ФРАГМЕНТ СТРАНИЦЫ:
((

Два других примечательных материала посвящены поэзии и литпроцессу, отношение каковых является для главного редактора «Ариона», Алексея Алехина, проблематичным (его изоляционистский подход к поэзии, которая есть для него совокупность текстов – и ничего более – общеизвестен). Полезны ли для поэзии фестивали? – этим вопросом задаются Аркадий Штыпель и Леонид Костюков. И отвечают разно. Аркадий Штыпель – с позиций энтузиаста современной поэзии и ее пропагандиста говорит фестивалям «да», а Леонид Костюков решительно провозглашает «нет». По его мнению, фестивали не способствуют повышению «поэтической культуры», легитимируя то, о чем Мандельштам говорил, что «бывает же и просто ерунда», создавая ложные репутации, подменяя критерий вкуса и качества критерием тусовочной «дружбы». Пишущий же человек должен «избегать человеческой дружбы, не подкрепленной взаимной литературной симпатией», - провозглашает Леонид Костюков. А фестивали такую дружбу как раз множат. Добавим – как (по нашему мнению) и презентации, как и литературные салоны…Так что же – нужно все это упразднить? Иначе – мы оказываемся заложниками «коррупции дружбы», размывающей границы литературных партий, заставляющей идти на уступки, не так ли? Поневоле хочется найти слабое звено в логике автора, что сложно, поскольку автор – выпускник мехмата по кафедре логики и аргументацию выстраивает железно.

))

СУТЬ ЗАДАНИЯ:
Выведите отрывок о поэтических фестивалях целиком, без единого изменения. Записи представляют собой самостоятельный материал.

ПЕРЕЧЕНЬ ЗАПИСЕЙ:

((

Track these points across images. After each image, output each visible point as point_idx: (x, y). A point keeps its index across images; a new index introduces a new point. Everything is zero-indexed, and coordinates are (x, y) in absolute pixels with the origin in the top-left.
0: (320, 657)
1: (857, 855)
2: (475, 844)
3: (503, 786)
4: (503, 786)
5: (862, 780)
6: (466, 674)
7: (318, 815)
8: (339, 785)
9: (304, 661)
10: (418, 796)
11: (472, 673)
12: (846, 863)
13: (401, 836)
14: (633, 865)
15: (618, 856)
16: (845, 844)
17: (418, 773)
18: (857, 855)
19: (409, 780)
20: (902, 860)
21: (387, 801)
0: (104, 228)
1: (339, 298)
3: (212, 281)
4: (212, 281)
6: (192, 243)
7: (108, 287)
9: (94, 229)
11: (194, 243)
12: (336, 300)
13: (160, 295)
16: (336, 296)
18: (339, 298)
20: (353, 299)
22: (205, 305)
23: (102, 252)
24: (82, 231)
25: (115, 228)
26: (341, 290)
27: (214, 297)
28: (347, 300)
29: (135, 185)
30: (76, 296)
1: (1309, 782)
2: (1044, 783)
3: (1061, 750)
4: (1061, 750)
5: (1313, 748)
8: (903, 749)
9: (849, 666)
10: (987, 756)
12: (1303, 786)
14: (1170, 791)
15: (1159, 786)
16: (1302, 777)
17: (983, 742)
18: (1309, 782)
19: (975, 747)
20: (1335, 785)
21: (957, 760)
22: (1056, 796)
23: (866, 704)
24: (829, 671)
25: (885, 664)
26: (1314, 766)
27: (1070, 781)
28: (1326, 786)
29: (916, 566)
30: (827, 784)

))

РЕШЕНИЕ ЗАДАЧИ:
Два других примечательных материала посвящены поэзии и литпроцессу, отношение каковых является для главного редактора «Ариона», Алексея Алехина, проблематичным (его изоляционистский подход к поэзии, которая есть для него совокупность текстов – и ничего более – общеизвестен). Полезны ли для поэзии фестивали? – этим вопросом задаются Аркадий Штыпель и Леонид Костюков. И отвечают разно. Аркадий Штыпель – с позиций энтузиаста современной поэзии и ее пропагандиста говорит фестивалям «да», а Леонид Костюков решительно провозглашает «нет». По его мнению, фестивали не способствуют повышению «поэтической культуры», легитимируя то, о чем Мандельштам говорил, что «бывает же и просто ерунда», создавая ложные репутации, подменяя критерий вкуса и качества критерием тусовочной «дружбы». Пишущий же человек должен «избегать человеческой дружбы, не подкрепленной взаимной литературной симпатией», - провозглашает Леонид Костюков. А фестивали такую дружбу как раз множат. Добавим – как (по нашему мнению) и презентации, как и литературные салоны…Так что же – нужно все это упразднить? Иначе – мы оказываемся заложниками «коррупции дружбы», размывающей границы литературных партий, заставляющей идти на уступки, не так ли? Поневоле хочется найти слабое звено в логике автора, что сложно, поскольку автор – выпускник мехмата по кафедре логики и аргументацию выстраивает железно.